As it continues to maintain the pretence that it is an educational charity, and not just another of those Astroturf lobby groups peddling right-wing propaganda, the Institute of Economic Affairs has once again put the ball in its own net as it brings forth an article that has an educational value not unadjacent to zero. Titled “Are capitalists afraid of socialist success?” and is authored by Kristian Niemietz, IEA Head of Political Economy.
Here, he sniggers “even at its peak, Venezuelamania was always very much confined to Guardian-reading types. Venezuela was never a topic of pub conversations (unless you count the university’s in-house student bar as one). So the idea that factory workers in Sunderland would down their tools and start a revolt, because some place in Latin America (or wherever) has some success in some areas, is, to put it mildly, fanciful”. Tee hee hee!
One can almost hear his fellow IEA inmates simpering in agreement. But this picture of the world bears little relation to reality. As any fule kno, no large and successful economy is purely capitalist, and none purely socialist. Niemietz begins from a false premise; not even the USA does without a modicum of socialism. How, otherwise, would the Freeway Program have been undertaken? Or Amtrak come into being? Or the US postal service?
Did capitalism provide for the provision of money as a reliable means of exchange? Or the lender of last resort that is the Federal Reserve? Capitalism enabled by social programmes; the same the world over. Who runs the New York City Subway, and similar operations throughout the USA? So it is in London, where the Underground system was brought into public ownership in 1933 by a Conservative-dominated Government.
Niemietz talks of other European countries having “market based” healthcare systems, but misses the point: the NHS has been subjected to an amount of marketisation, but remains free at the point of delivery. He does not mention the NHS, as the IEA favours its abolition. It must therefore be A Very Bad Thing. So he exhorts us to “look over there” instead.
Did capitalism give Great Britain a national electricity grid? Sadly not. Nor, until London City Airport, which was built only after significant public subsidy - so the IEA should disapprove - did capitalism give us one major airport in the UK. Not one. All others have been the result of Government intervention, or they have origins as military facilities.
How many major roads in the UK did capitalism provide? Apart from the M6 Toll, and a number of river crossings, that cupboard is bare. Where was the market, which in the lexicon of the IEA and other inhabitants of like-minded Alphabet Soup will always provide? It wasn’t: our roads and, later on, motorway network had to be organised and funded by yet more of that Government intervention - more of that apparently failed socialism.
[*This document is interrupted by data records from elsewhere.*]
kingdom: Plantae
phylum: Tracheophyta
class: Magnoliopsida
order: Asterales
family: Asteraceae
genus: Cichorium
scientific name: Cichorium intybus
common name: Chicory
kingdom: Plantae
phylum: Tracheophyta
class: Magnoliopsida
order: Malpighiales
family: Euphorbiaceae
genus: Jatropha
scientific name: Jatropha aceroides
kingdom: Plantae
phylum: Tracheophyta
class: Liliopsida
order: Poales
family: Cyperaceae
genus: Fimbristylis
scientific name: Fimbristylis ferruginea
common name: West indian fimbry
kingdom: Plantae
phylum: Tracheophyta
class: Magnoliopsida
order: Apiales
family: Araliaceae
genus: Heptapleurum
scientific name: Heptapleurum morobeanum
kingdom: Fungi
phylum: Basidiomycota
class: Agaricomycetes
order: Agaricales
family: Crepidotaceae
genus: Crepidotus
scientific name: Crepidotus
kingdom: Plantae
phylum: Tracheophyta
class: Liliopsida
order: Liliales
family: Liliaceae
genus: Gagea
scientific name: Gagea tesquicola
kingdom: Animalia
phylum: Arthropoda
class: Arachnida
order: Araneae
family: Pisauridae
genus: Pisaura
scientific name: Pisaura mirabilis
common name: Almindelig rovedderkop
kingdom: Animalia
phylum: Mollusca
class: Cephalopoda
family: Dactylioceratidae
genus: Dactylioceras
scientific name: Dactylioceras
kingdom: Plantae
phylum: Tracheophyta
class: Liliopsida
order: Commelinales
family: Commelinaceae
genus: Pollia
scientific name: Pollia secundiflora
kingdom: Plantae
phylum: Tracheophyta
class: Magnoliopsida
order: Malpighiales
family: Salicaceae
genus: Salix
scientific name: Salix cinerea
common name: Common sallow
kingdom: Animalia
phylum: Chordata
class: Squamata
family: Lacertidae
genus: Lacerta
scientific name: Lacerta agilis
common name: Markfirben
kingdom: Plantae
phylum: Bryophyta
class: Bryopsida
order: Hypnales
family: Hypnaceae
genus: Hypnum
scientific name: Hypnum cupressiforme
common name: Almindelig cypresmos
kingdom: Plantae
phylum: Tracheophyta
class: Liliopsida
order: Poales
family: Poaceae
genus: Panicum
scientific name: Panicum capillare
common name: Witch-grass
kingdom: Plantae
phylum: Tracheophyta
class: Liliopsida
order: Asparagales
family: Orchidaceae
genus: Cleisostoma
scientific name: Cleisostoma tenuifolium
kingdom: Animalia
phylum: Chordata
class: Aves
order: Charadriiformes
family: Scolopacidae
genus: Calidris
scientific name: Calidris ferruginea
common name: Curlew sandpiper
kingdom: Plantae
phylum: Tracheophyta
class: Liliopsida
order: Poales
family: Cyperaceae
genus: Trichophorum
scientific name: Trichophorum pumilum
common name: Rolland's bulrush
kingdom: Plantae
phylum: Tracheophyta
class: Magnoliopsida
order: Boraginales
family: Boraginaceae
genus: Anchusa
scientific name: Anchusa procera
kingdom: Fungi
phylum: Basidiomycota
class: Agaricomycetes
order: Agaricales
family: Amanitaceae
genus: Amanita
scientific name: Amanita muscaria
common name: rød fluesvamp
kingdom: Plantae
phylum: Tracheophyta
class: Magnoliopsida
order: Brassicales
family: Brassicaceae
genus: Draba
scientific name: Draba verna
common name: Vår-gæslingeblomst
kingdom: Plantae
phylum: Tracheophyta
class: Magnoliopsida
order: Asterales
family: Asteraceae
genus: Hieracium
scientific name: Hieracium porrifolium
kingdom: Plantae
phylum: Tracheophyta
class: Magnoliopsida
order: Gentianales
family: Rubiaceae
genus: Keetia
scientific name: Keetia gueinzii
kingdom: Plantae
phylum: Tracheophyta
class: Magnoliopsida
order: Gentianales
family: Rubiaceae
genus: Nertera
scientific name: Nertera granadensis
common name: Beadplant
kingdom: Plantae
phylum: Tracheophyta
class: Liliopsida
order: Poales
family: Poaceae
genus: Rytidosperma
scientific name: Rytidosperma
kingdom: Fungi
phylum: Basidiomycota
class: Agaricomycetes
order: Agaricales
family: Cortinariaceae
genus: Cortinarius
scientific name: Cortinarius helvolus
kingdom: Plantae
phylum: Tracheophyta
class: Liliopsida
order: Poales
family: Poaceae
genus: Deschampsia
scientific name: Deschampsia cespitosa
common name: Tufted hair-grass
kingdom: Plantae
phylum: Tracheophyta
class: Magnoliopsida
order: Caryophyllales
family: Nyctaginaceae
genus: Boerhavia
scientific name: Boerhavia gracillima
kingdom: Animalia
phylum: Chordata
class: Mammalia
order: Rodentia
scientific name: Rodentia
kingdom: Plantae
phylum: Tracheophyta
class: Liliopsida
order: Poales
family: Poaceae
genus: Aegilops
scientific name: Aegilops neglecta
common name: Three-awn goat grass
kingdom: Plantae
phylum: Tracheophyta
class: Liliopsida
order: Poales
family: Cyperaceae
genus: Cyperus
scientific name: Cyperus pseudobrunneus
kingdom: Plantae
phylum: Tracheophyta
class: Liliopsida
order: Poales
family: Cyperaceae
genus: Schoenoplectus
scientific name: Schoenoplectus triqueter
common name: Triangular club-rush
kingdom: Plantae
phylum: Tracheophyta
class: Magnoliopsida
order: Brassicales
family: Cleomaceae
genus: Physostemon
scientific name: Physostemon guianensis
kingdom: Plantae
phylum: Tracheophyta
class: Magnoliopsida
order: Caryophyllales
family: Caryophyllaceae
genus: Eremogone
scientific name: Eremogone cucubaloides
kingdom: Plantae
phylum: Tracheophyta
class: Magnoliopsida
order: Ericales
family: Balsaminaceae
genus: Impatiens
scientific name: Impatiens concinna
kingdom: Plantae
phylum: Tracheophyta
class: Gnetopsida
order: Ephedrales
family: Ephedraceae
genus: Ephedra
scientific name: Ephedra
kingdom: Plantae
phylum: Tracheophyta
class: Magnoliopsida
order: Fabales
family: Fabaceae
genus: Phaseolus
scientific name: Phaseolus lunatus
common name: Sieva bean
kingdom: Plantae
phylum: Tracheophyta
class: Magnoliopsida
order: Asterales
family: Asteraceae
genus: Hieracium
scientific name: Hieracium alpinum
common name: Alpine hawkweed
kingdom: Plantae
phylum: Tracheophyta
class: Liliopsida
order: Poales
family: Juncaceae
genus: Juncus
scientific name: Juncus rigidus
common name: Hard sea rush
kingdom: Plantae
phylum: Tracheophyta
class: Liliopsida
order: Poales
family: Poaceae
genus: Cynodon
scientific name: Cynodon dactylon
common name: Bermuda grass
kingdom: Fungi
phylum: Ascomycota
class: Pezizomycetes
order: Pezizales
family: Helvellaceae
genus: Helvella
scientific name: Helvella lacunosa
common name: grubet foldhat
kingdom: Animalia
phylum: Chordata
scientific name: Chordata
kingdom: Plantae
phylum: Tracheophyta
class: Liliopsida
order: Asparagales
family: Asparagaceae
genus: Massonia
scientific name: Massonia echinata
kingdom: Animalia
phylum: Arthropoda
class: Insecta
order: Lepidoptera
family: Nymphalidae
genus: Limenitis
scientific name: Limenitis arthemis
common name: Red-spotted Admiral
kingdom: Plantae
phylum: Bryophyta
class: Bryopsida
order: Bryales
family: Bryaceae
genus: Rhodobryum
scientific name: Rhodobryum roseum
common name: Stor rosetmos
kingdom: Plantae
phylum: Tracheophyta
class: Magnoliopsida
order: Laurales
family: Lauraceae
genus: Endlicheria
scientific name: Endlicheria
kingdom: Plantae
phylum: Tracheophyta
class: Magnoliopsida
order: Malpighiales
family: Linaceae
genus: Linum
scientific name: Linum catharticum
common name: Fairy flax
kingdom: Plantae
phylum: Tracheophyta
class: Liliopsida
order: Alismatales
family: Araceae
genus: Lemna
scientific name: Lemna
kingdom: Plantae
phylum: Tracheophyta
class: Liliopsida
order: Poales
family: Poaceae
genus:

And who would have supported the UK’s rail network after World War 2, as the “Big Four” operators went, one by one, to the wall, if not the Government of the day, and indeed successive Governments to this day? Yet for our economy to function without all, or indeed any, of these examples is unthinkable. So Niemietz ignores them altogether.
Instead, he sits and sniggers “Venezuela tee hee hee”. Thus the lofty intellectual heights of IEA debate.